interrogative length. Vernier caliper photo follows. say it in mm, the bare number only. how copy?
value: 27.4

==

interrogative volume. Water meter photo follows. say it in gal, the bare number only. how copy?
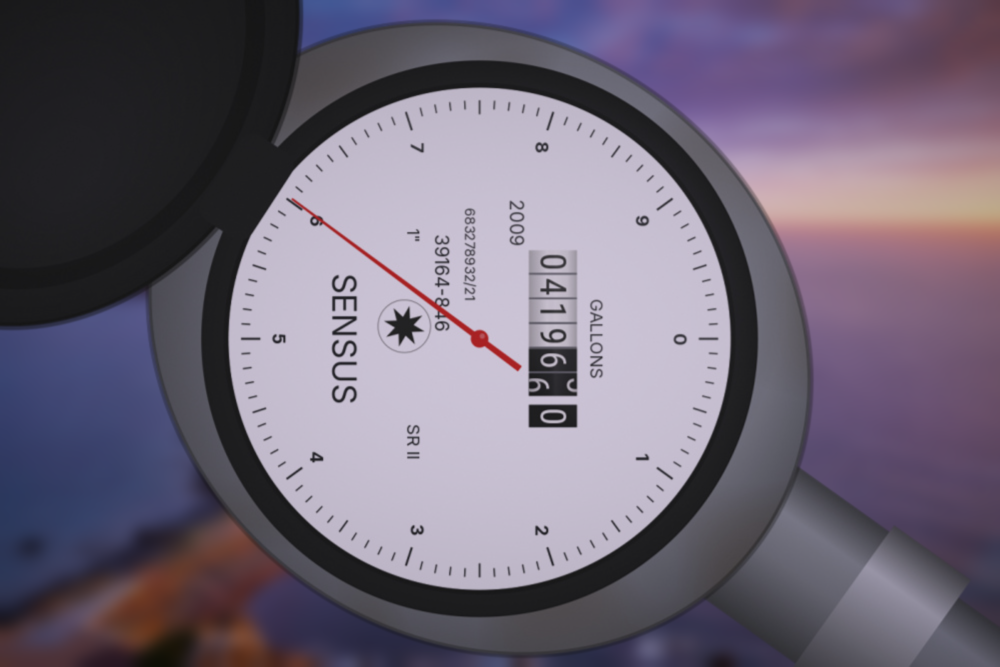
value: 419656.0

---

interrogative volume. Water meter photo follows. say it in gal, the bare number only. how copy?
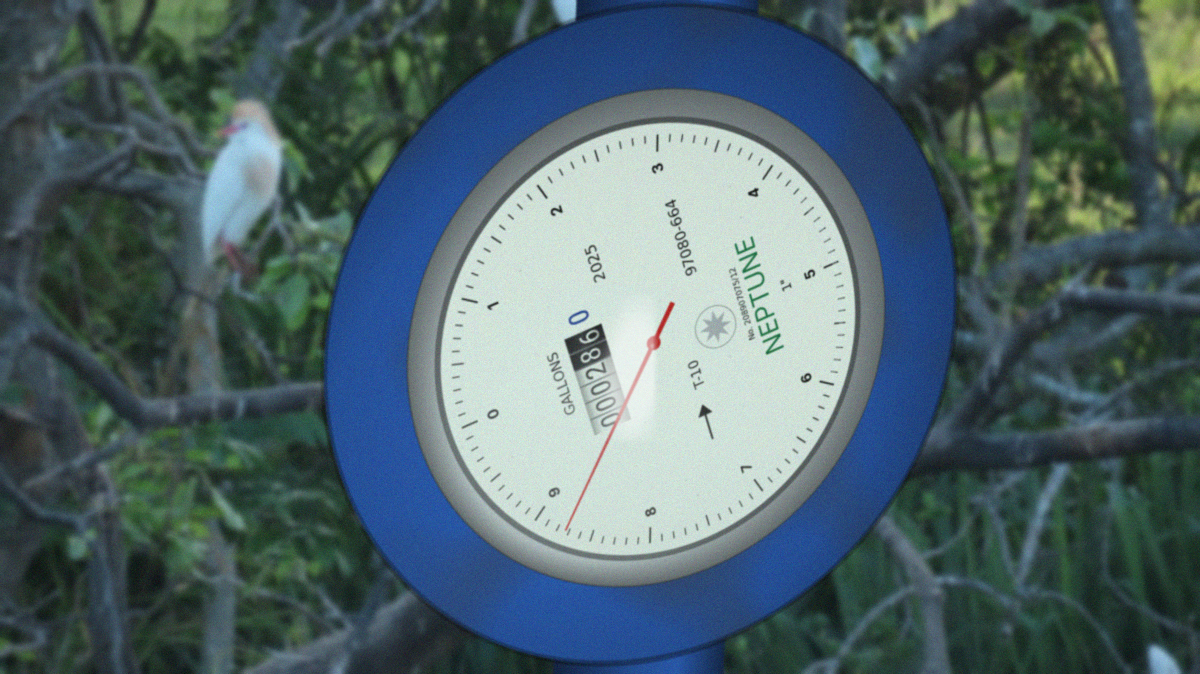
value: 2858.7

● Assignment
Quote word for word the run of lines that opens with the line containing "interrogative length. Vernier" and closes with the line containing "value: 27.4", with both of those lines included.

● Answer to this problem
interrogative length. Vernier caliper photo follows. say it in mm, the bare number only. how copy?
value: 27.4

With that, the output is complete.